Keluarnya Wanita Pada (shalat) Dua Hari Raya
Hadits
539 (Sunan Tirmidzi)
حَدَّثَنَا أَحْمَدُ بْنُ مَنِيعٍ
حَدَّثَنَا هُشَيْمٌ أَخْبَرَنَا مَنْصُورٌ وَهُوَ ابْنُ زَاذَانَ عَنْ ابْنِ
سِيرِينَ عَنْ أُمِّ عَطِيَّةَ أَنَّ رَسُولَ اللَّهِ صَلَّى اللَّهُ عَلَيْهِ
وَسَلَّمَ كَانَ يُخْرِجُ الْأَبْكَارَ وَالْعَوَاتِقَ وَذَوَاتِ الْخُدُورِ
وَالْحُيَّضَ فِي الْعِيدَيْنِ فَأَمَّا الْحُيَّضُ فَيَعْتَزِلْنَ الْمُصَلَّى
وَيَشْهَدْنَ دَعْوَةَ الْمُسْلِمِينَ قَالَتْ إِحْدَاهُنَّ يَا رَسُولَ اللَّهِ
إِنْ لَمْ يَكُنْ لَهَا جِلْبَابٌ قَالَ فَلْتُعِرْهَا أُخْتُهَا مِنْ
جَلَابِيبِهَا
539. Ahmad bin Mani menceritakan kepada kami, Husyaim
memberitahukan kepada kami, Manshur -yakni Ibnu Zadzan- memberitahukan kepada
kami dari Ibnu Sirin, dari Ummi Athiyyah: Rasulullah SAW menyuruh keluar
perawan-perawan, wanita-wanita merdeka, wanita-wanita yang mengurung diri, dan
wanita-wanita yang sedang haid, tetapi wanita-wanita yang haid hendaknya
memisahkan diri dari tempat shalat dan menyaksikan dakwah kaum muslimin.
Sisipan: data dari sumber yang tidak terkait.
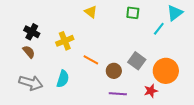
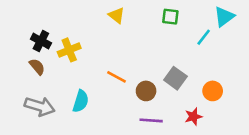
yellow cross: (65, 41) -> (69, 50), moved
orange circle: (166, 71) -> (213, 91), size x0.6

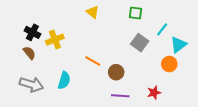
cyan triangle: (224, 17) -> (178, 45), moved
gray square: (175, 78) -> (140, 43), moved
orange circle: (213, 91) -> (169, 64), moved

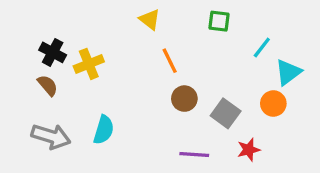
gray square: (140, 43) -> (226, 113), moved
orange line: (93, 61) -> (170, 61), moved, turned 35
brown circle: (116, 72) -> (184, 99), moved

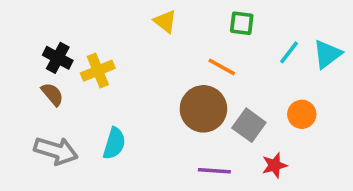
orange line: (170, 61) -> (222, 67), moved, turned -35
cyan triangle: (288, 72) -> (327, 54), moved
brown circle: (184, 99) -> (203, 109), size x1.6

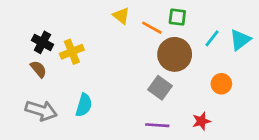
orange line: (222, 67) -> (152, 28), moved
brown circle: (203, 109) -> (175, 54), moved
gray square: (249, 125) -> (160, 88), moved

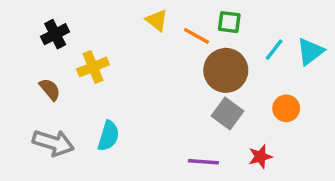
black cross: (42, 42) -> (55, 34), moved, turned 35
gray square: (160, 88) -> (228, 113), moved

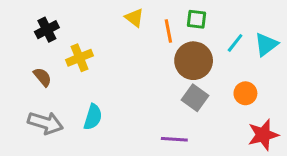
orange line: (196, 36) -> (168, 31), turned 50
red star: (260, 157) -> (263, 135), moved, size x1.5

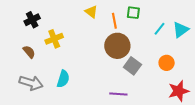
brown circle: (194, 61) -> (117, 46), moved

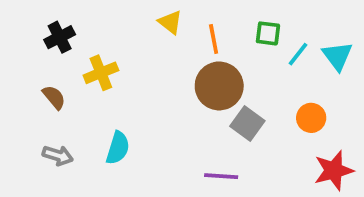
green square: (133, 13) -> (268, 33), moved
cyan triangle: (181, 30) -> (337, 56), turned -30
gray arrow: (31, 83) -> (58, 155), size x0.7

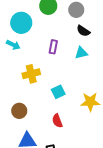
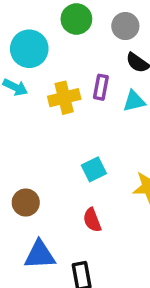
purple rectangle: (53, 47) -> (101, 87), moved
yellow cross: (31, 74) -> (64, 98), moved

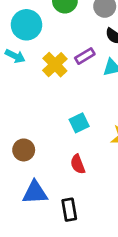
purple rectangle: (101, 87) -> (85, 56), turned 48
yellow cross: (64, 98) -> (55, 65), turned -30

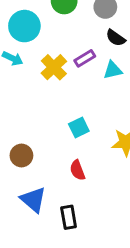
blue triangle: (35, 193) -> (33, 200), turned 44

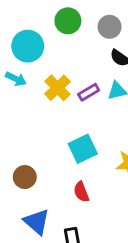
purple rectangle: (85, 58) -> (89, 92), moved
cyan square: (79, 128) -> (83, 149), size x1.4

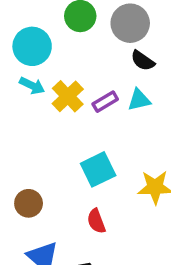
gray circle: (110, 27) -> (130, 23), size x1.4
cyan arrow: (16, 79) -> (32, 86), moved

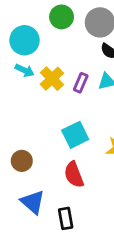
purple rectangle: (105, 102) -> (81, 83), turned -36
red semicircle: (96, 221) -> (74, 175), size x1.4

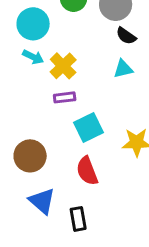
purple rectangle: (81, 83) -> (65, 97), moved, turned 60
brown circle: (22, 161) -> (30, 156), size x1.4

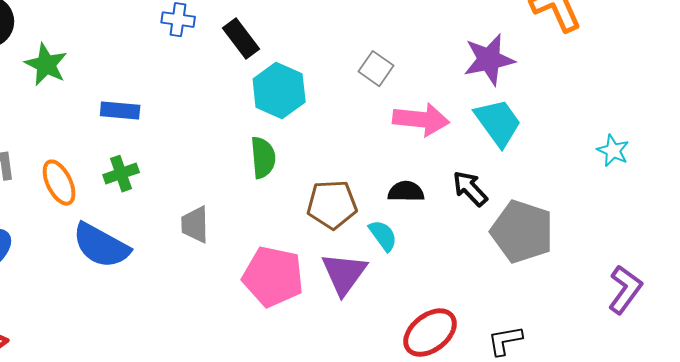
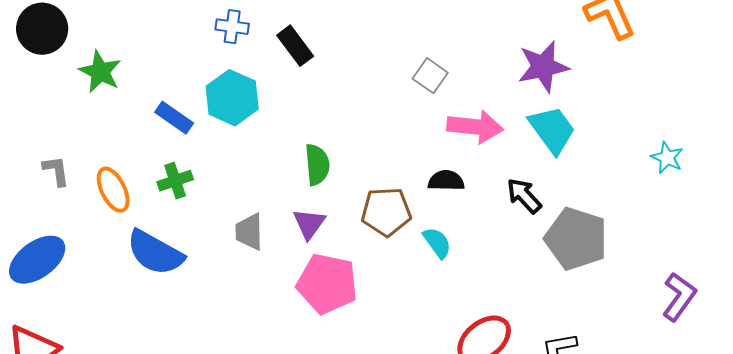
cyan hexagon: (279, 91) -> (232, 98), moved
blue rectangle: (120, 111) -> (174, 118), turned 30
black semicircle: (406, 192) -> (446, 181), moved
purple triangle: (344, 274) -> (309, 224), moved, size x0.7

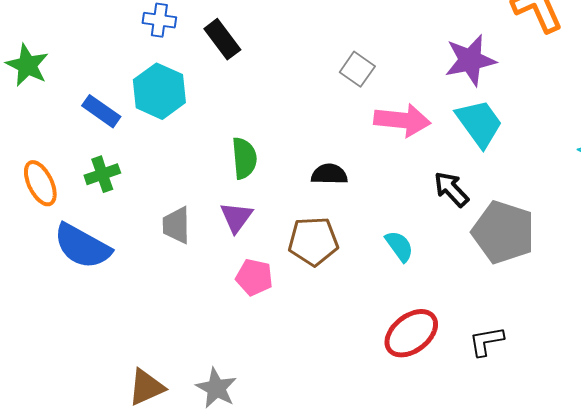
black semicircle: (446, 181) -> (329, 174), moved
brown pentagon: (386, 212) -> (313, 241), moved
cyan semicircle: (437, 243) -> (399, 246), moved
pink pentagon: (327, 284) -> (254, 277), size x0.6

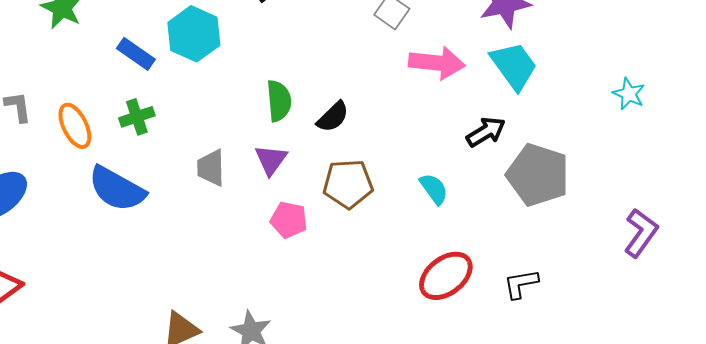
black semicircle: (329, 174) -> (333, 117), moved, turned 135
black arrow: (451, 189) -> (486, 132), turned 102

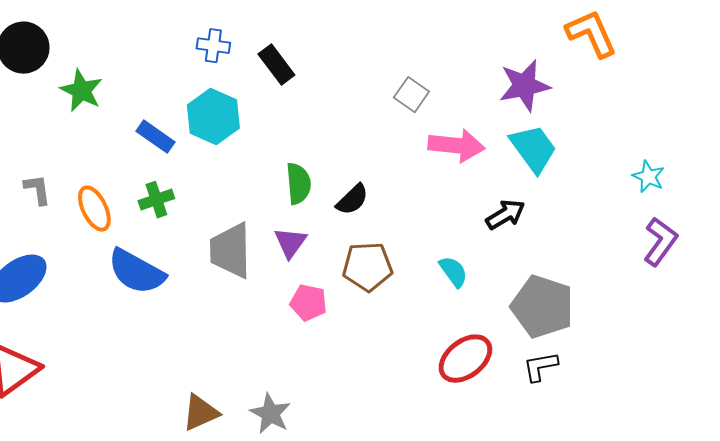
gray trapezoid: (211, 168) -> (230, 251), size x1.5
gray pentagon: (538, 175) -> (542, 307), moved
purple L-shape: (641, 233) -> (660, 242), moved

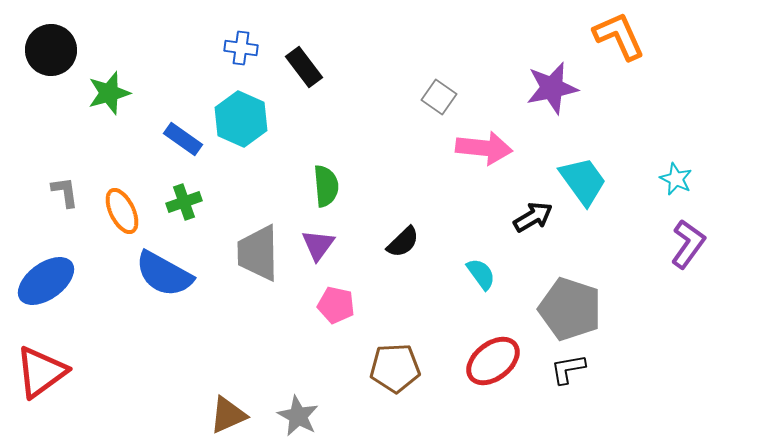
green star: (81, 91) -> (109, 93), turned 30
cyan trapezoid: (533, 149) -> (583, 181), moved
black semicircle: (352, 200) -> (403, 242), moved
brown pentagon: (367, 267) -> (395, 368), moved

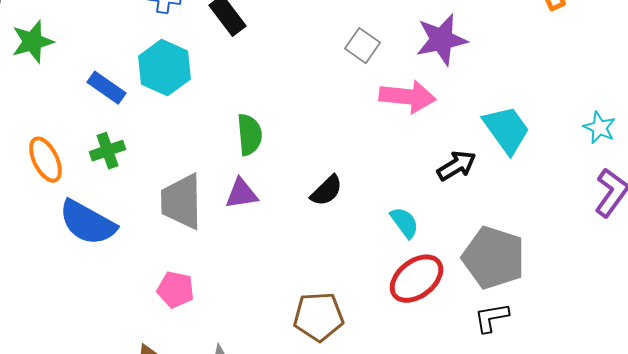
purple star: (552, 88) -> (442, 40), moved
purple triangle: (318, 245) -> (242, 194), turned 45
pink pentagon: (336, 305) -> (176, 290), moved
red ellipse: (493, 361) -> (416, 279), moved

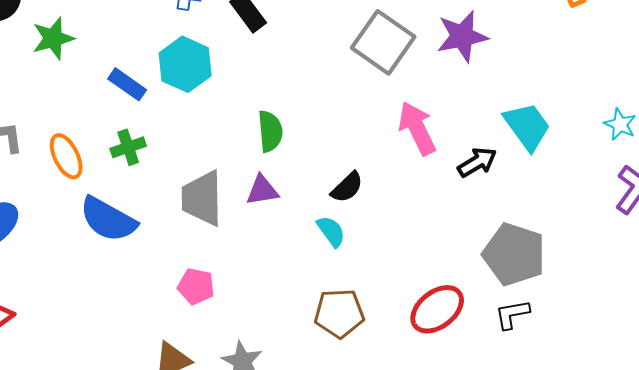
gray square: (362, 46) -> (383, 42), size x1.8
pink arrow: (408, 97) -> (417, 128), moved, turned -122
cyan semicircle: (404, 223) -> (331, 231), moved
red ellipse: (416, 279) -> (437, 309), moved

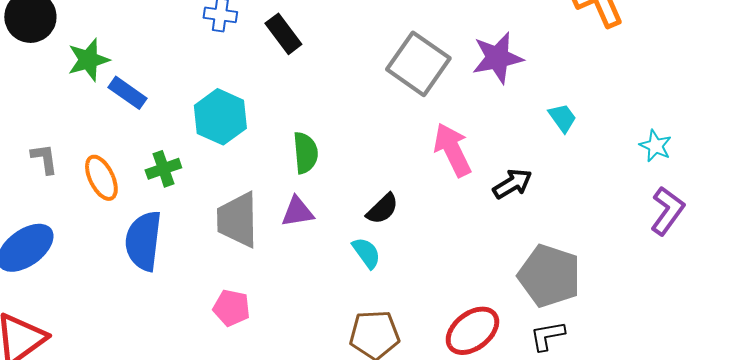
cyan hexagon: (185, 64) -> (220, 117), moved
blue rectangle: (127, 84) -> (127, 93), moved
cyan trapezoid: (527, 126) -> (562, 118), moved, size x0.6
blue semicircle: (108, 219) -> (143, 241), turned 68

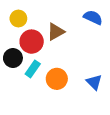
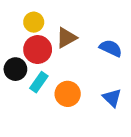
blue semicircle: (93, 17) -> (111, 48), moved
yellow circle: (18, 19) -> (34, 22), moved

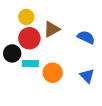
cyan rectangle: (39, 82) -> (30, 64), turned 56

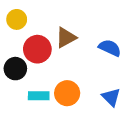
yellow circle: (26, 17) -> (17, 19), moved
cyan rectangle: (30, 64) -> (39, 96), moved

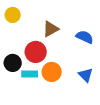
red circle: (37, 49) -> (36, 52), moved
black circle: (15, 69) -> (13, 63), moved

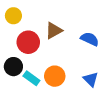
red circle: (36, 52) -> (28, 42), moved
cyan rectangle: (30, 74) -> (31, 78), turned 35

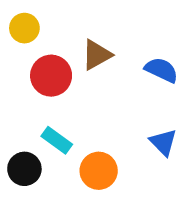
black circle: (13, 67) -> (24, 169), moved
orange circle: (55, 76) -> (99, 171), moved

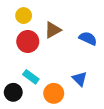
yellow circle: (24, 28) -> (24, 16), moved
blue triangle: (163, 142) -> (80, 79), moved

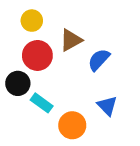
blue semicircle: (88, 38) -> (99, 60), moved, turned -72
black circle: (13, 92) -> (18, 83), moved

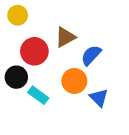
yellow circle: (32, 21) -> (18, 15), moved
orange circle: (72, 125) -> (74, 81), moved

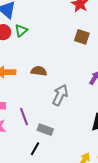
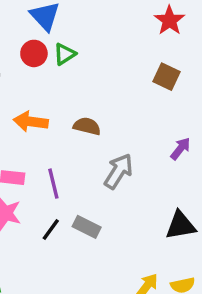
purple line: (24, 117) -> (53, 184), moved
black line: (35, 149) -> (51, 230), moved

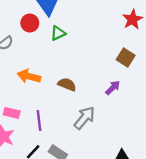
red circle: (34, 53) -> (30, 23), moved
purple arrow: (180, 149) -> (113, 88), moved

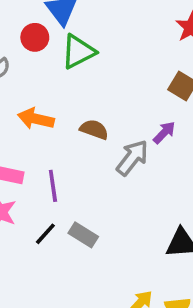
green triangle: (58, 33) -> (78, 52), size x1.5
gray arrow: (85, 118) -> (132, 158), moved

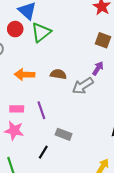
gray arrow: (132, 158) -> (83, 86), turned -150
black line: (45, 234) -> (43, 152), moved

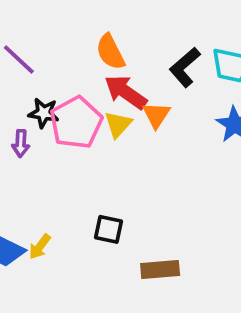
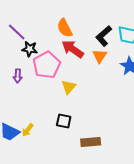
black star: (44, 113) -> (30, 49), moved
orange triangle: (156, 115) -> (100, 56), moved
yellow triangle: (118, 124) -> (69, 87), moved

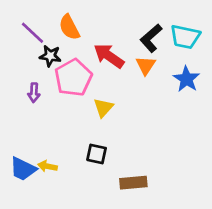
orange semicircle: (65, 28) -> (69, 27), moved
yellow arrow: (28, 130) -> (47, 166), turned 64

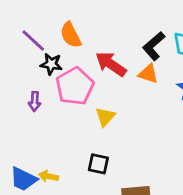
orange triangle: (146, 65) -> (148, 74), turned -45

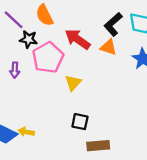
black square: (98, 164) -> (80, 122), moved

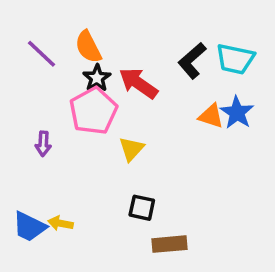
black star: (28, 39) -> (97, 78), moved, turned 30
orange triangle: (109, 47) -> (211, 116), moved
purple arrow: (15, 70) -> (43, 144), moved

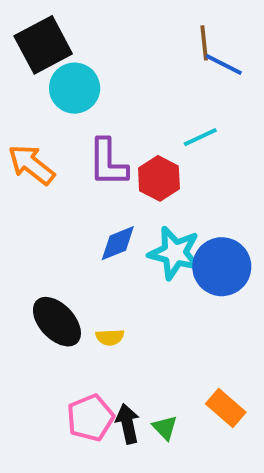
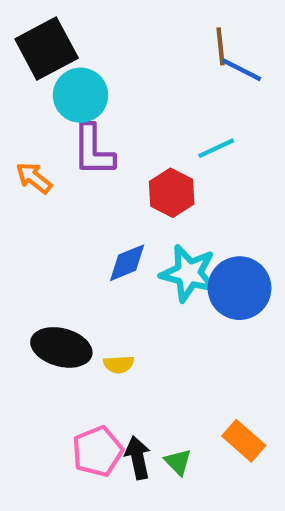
purple L-shape: (108, 163) -> (93, 150), moved
orange arrow: (31, 165) -> (34, 178), size x0.7
black ellipse: (57, 322) -> (61, 347), turned -32

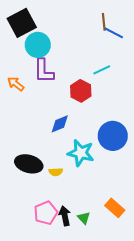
cyan star: (189, 273) -> (81, 153), moved

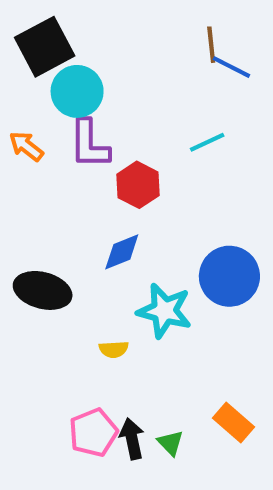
orange arrow: (16, 84) -> (26, 146), moved
red hexagon: (81, 91) -> (138, 185), moved
black ellipse: (29, 164) -> (43, 290), moved

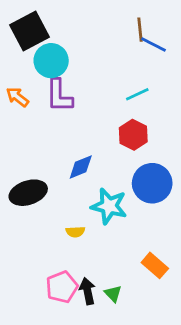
red hexagon: (138, 185) -> (133, 135), moved
black ellipse: (43, 290) -> (28, 193), turned -33
orange rectangle: (233, 422) -> (155, 265), moved

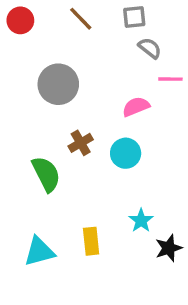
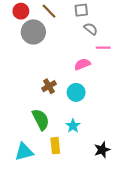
red circle: (20, 20) -> (21, 11), moved
gray circle: (58, 84) -> (33, 32), moved
green semicircle: (46, 174) -> (41, 120), moved
cyan star: (141, 220) -> (73, 126), moved

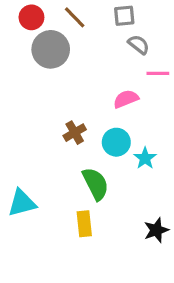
green semicircle: (41, 120) -> (95, 184), moved
cyan star: (73, 126) -> (145, 158), moved
cyan triangle: (24, 152) -> (22, 203), moved

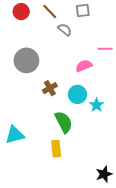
gray semicircle: (139, 45) -> (65, 30), moved
gray circle: (51, 49) -> (26, 60), moved
black star: (156, 230) -> (104, 174), moved

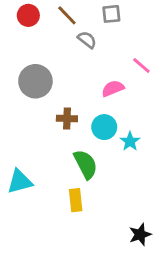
pink line: (105, 49) -> (141, 66), turned 40
brown cross: (50, 88) -> (67, 118), turned 32

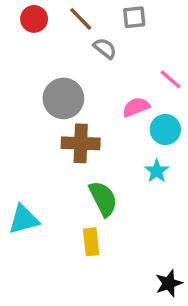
gray circle: (35, 81) -> (63, 98), moved
brown cross: (67, 118) -> (81, 143), size x1.5
cyan circle: (104, 127) -> (165, 130), moved

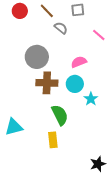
pink line: (171, 79) -> (99, 35), moved
cyan circle: (165, 130) -> (75, 84), moved

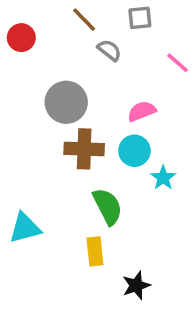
red circle: (20, 11) -> (21, 38), moved
black star: (98, 164) -> (136, 285), moved

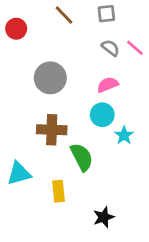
gray semicircle: (109, 50) -> (110, 48), moved
brown cross: (84, 149) -> (52, 130), moved
yellow rectangle: (95, 251) -> (59, 191), moved

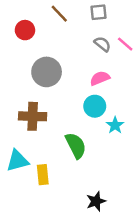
red circle: (16, 29) -> (25, 30), moved
brown cross: (52, 130) -> (33, 116), moved
yellow rectangle: (59, 191) -> (43, 175), moved

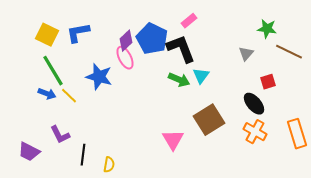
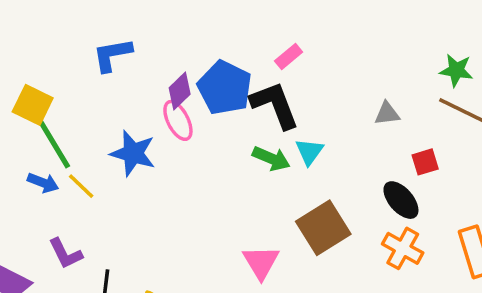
green star: (267, 29) -> (456, 70), moved
blue L-shape: (78, 33) -> (112, 55), moved
yellow square: (47, 35) -> (33, 105), moved
gray triangle: (246, 54) -> (387, 114), turned 42

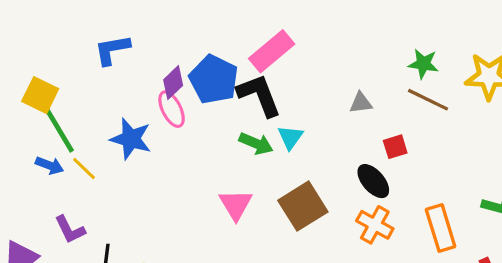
pink rectangle: (289, 57) -> (272, 51), size x1.8
pink triangle: (261, 262) -> (236, 205), moved

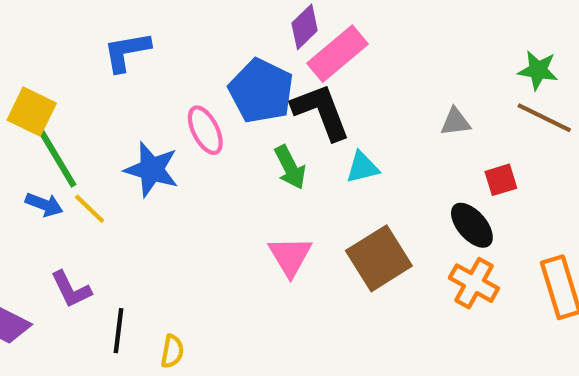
purple diamond: (173, 83) -> (305, 27), moved
cyan triangle: (290, 137) -> (362, 167), turned 40
green arrow: (256, 144) -> (290, 167), moved, turned 40

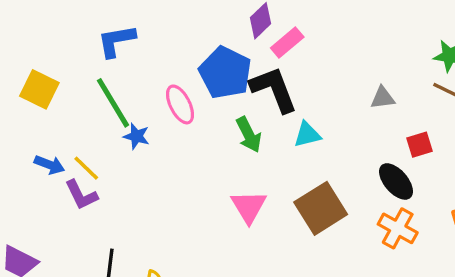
pink rectangle: (338, 54) -> (287, 43), size x0.7
green line: (56, 157) -> (113, 103), moved
blue star: (152, 169) -> (136, 136), size x0.6
purple L-shape: (71, 289) -> (81, 195), moved

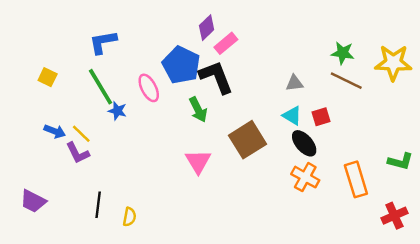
yellow square: (39, 89) -> (48, 77), size x0.7
cyan triangle: (307, 135) -> (292, 116), moved, turned 45
brown square: (321, 208) -> (248, 140), moved

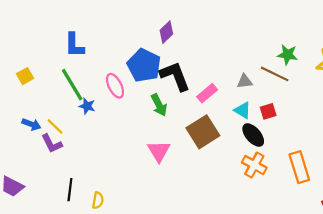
blue L-shape: (103, 42) -> (74, 45), turned -80
pink rectangle: (226, 43) -> (207, 93), moved
yellow square: (48, 77) -> (25, 76), turned 35
brown line: (346, 81) -> (275, 74), moved

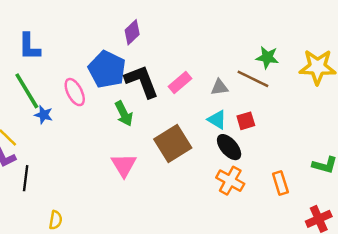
pink rectangle: (207, 93) -> (180, 82), moved
orange rectangle: (299, 167) -> (280, 183), size x0.7
black line: (70, 190) -> (26, 178), moved

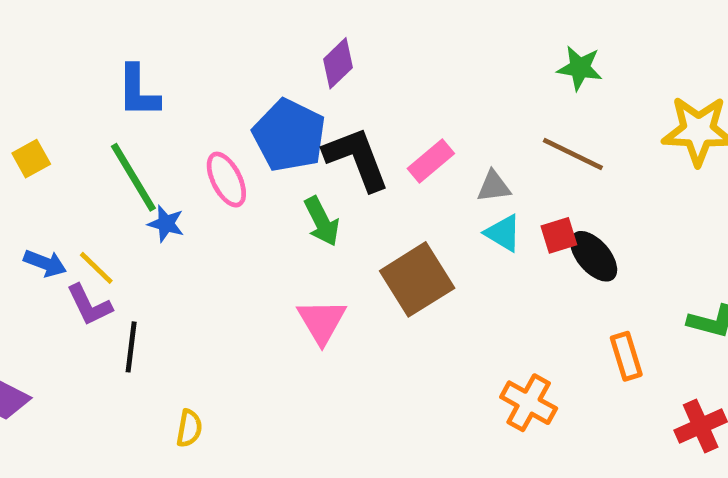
green star: (267, 57) -> (580, 68), moved
gray triangle: (219, 87) -> (494, 187), moved
black ellipse: (229, 147) -> (594, 256), moved
orange cross: (230, 181) -> (529, 403), moved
Salah
seorang di antara mereka bertanya, "Wahai Rasulullah, bagaimana seandainya
dia tidak mempunyai jilbab?" Beliau menjawab, "Maka hendaknya
saudaranya mau meminjamkan jilbabnya untuknya. " Shahih: IbnuMajah (1307 dan 1308) dan Muttafaq 'alaih
حَدَّثَنَا أَحْمَدُ بْنُ مَنِيعٍ
حَدَّثَنَا هُشَيْمٌ عَنْ هِشَامِ بْنِ حَسَّانَ عَنْ حَفْصَةَ بِنْتِ سِيرِينَ
عَنْ أُمِّ عَطِيَّةَ بِنَحْوِهِ
540.
Ahmad bin Mani" menceritakan kepada kami, Husyaim memberitahukan kepada
kami dari Hisyam bin Hasan, dari Hafshah binti Sirin, dari Ummi Athiyah dengan
makna yang sama.
Ia
berkata, "Pada bab ini ada hadits yang diriwayatkan pula dari Ibnu Abbas
dan Jabir." Abu Isa berkata, "Hadits Ummi Athiyah ini adalah hadits hasan
shahih." Sebagian ulama sependapat dengan isi hadits ini. Ada yang
memberi keringanan kepada wanita untuk keluar pada dua hari raya, dan ada juga
yang tidak menyukainya. Diriwayatkan dari Ibnu Al Mubarak, ia berkata,
"Pada hari ini aku tidak menyukai orang-orang perempuan yang keluar pada
dua hari raya. Apabila seorang perempuan memaksa untuk pergi, maka hendaknya
suaminya mengizinkannya untuk keluar dengan pakaian jeleknya dan tidak berhias.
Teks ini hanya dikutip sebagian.